◆ To do
1/ According to the passage on depositary receipt custody, why must each depositary receipt holder nominate an affiliated institution?
2/ Reproduce verbatim the part of the passage on depositary receipt custody that opens with the words containing "The global depositary receipt referred" and closes with "on his behalf.".
3/ Extend the passage on depositary receipt custody with the text that would follow its final sentence.

The global depositary receipt referred to in paragraph 1 of this article shall be placed in custody by the foundation on behalf of the depositary receipt holders with the Nederlands Centraal Instituut voor Giraal Effectenverkeer B.V. acting under the name of Euroclear Nederland (Euroclear Nederland), within the meaning of the Wge the ‘central institution’, in exchange for which each depositary receipt holder shall be credited on a pro rata basis relative to his entitlement as a participant in the collective deposit of depositary receipts which is maintained by an affiliated institution within the meaning of the Wge.

 

3.

Each depositary receipt holder shall be required to nominate an affiliated institution as referred to in paragraph 2 of this article, through which the global depositary receipts referred to in paragraph 1 of this article are to be held in custody on his behalf.

 

4.

Surrender of the global depositary receipts referred to in paragraph 1 of this article to a party other than the foundation shall not be permitted without the foundation’s consent.

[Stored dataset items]
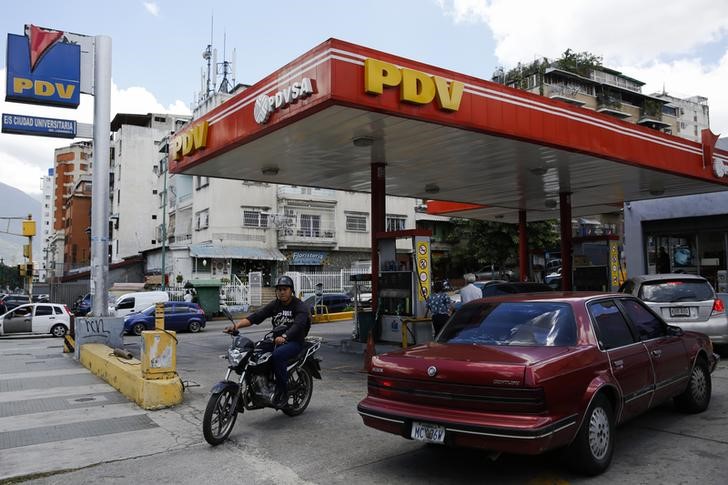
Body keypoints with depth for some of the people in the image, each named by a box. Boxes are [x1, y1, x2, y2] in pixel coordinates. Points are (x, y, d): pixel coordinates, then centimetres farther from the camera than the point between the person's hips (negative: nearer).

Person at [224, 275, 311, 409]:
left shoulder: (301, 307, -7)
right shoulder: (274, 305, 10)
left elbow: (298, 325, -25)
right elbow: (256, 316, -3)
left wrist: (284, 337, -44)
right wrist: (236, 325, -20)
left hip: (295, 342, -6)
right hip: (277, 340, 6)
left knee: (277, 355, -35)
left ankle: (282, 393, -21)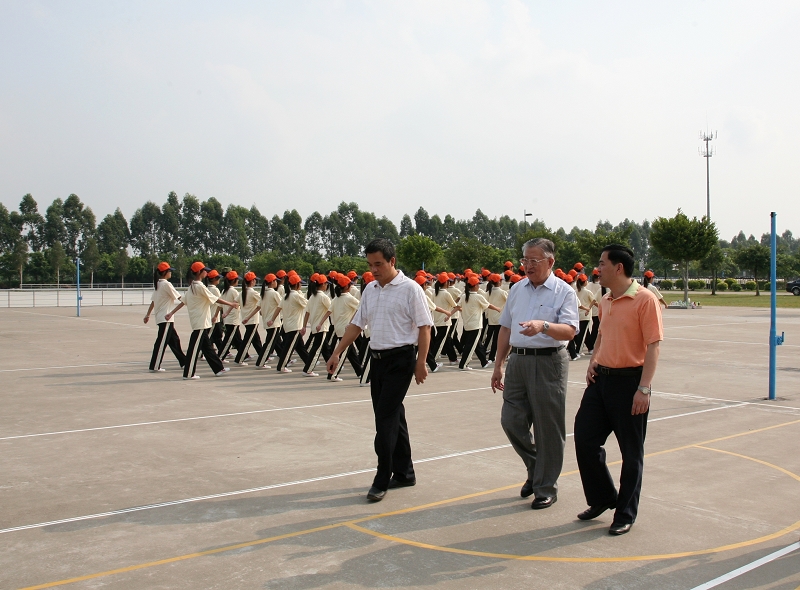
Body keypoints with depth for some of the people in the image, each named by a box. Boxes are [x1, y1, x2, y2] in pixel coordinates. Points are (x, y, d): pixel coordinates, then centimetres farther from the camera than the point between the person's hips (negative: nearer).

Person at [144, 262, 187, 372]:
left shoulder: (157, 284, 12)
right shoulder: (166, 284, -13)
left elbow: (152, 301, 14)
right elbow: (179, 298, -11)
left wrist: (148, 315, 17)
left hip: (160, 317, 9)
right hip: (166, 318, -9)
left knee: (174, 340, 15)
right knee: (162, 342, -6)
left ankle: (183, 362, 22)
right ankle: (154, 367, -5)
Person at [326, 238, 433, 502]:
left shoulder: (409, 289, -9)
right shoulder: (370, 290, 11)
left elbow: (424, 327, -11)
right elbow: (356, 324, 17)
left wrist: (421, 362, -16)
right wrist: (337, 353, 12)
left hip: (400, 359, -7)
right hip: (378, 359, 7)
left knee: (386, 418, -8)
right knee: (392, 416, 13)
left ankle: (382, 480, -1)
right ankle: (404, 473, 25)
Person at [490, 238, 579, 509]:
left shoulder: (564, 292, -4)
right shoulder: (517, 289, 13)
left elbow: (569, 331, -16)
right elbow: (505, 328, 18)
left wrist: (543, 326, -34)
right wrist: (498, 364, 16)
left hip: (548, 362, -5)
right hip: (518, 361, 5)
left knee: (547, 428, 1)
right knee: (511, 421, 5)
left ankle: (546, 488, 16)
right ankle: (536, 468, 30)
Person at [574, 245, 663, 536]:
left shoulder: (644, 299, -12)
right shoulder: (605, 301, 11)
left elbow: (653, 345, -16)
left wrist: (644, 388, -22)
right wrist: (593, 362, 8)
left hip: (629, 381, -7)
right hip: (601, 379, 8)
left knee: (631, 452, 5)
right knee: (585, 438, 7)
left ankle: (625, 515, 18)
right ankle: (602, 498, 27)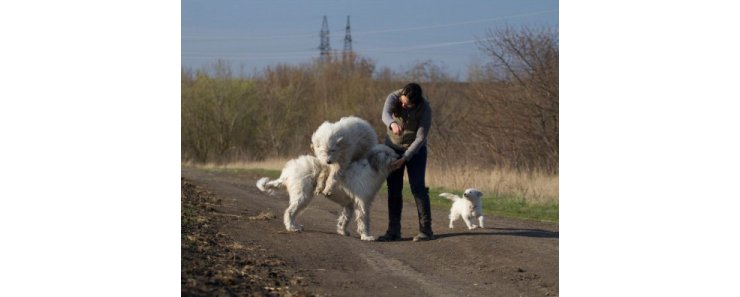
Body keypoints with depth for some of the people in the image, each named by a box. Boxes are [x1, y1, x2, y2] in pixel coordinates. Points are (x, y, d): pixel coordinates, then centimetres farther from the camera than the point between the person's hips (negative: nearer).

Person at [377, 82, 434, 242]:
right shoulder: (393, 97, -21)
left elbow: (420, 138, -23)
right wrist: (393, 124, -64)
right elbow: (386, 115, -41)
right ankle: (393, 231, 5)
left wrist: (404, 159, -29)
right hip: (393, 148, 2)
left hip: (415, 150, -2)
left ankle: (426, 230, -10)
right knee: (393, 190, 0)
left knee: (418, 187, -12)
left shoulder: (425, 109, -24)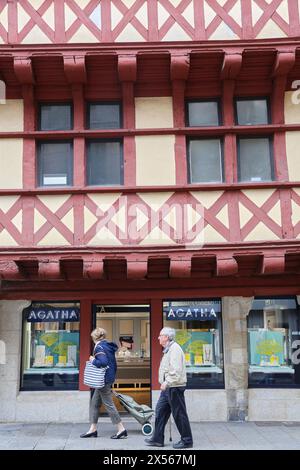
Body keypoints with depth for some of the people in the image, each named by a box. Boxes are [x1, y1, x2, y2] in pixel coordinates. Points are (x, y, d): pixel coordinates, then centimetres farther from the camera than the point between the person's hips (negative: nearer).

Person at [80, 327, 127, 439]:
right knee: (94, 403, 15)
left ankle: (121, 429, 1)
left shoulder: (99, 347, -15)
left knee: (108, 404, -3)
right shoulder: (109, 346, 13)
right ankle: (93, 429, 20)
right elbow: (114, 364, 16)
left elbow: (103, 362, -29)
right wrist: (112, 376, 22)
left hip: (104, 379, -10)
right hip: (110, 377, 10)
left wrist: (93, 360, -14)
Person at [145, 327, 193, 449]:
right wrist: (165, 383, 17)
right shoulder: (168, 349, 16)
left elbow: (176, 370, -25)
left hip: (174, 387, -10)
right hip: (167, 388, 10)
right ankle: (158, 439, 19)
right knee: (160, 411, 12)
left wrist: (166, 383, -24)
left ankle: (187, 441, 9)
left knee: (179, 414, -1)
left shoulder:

◆ Your written answers
1/ Each holder must nominate an affiliated institution because that institution is the one through which the global depositary receipts are to be held in custody on the holder's behalf.

2/
The global depositary receipt referred to in paragraph 1 of this article shall be placed in custody by the foundation on behalf of the depositary receipt holders with the Nederlands Centraal Instituut voor Giraal Effectenverkeer B.V. acting under the name of Euroclear Nederland (Euroclear Nederland), within the meaning of the Wge the ‘central institution’, in exchange for which each depositary receipt holder shall be credited on a pro rata basis relative to his entitlement as a participant in the collective deposit of depositary receipts which is maintained by an affiliated institution within the meaning of the Wge.

 

3.

Each depositary receipt holder shall be required to nominate an affiliated institution as referred to in paragraph 2 of this article, through which the global depositary receipts referred to in paragraph 1 of this article are to be held in custody on his behalf.

3/
 

5.

The management of the global depositary receipts shall be irrevocably assigned to Euroclear Nederland by the entitled part(y)(ies), Euroclear Nederland shall be irrevocably authorised to perform any necessary act on behalf of the entitled part(y)(ies) in respect of the relevant depositary receipts, including acceptance and transfer of depositary receipts, and to cooperate in making additions to and deletions from the relevant global depositary receipt in accordance with the provisions of the Wge.

 

6.

For the purposes of exercise of the rights attaching to a depositary receipt and without prejudice to the provisions of article 12, the foundation shall consider as the depositary receipt holder the person named in a written statement by an affiliated institution to the effect that the person named in the statement was a participant in the relevant collective stock deposit in respect of the stated number of depositary receipts on the date stipulated by the foundation.

 

7.

Both a usufruct and a pledge may be established on depositary receipts. If no agreement is made concerning the voting rights and rights to attend meetings attaching to the depositary receipts at the time of establishment of the usufruct or pledge, those rights shall vest in the depositary receipt holder

 

8.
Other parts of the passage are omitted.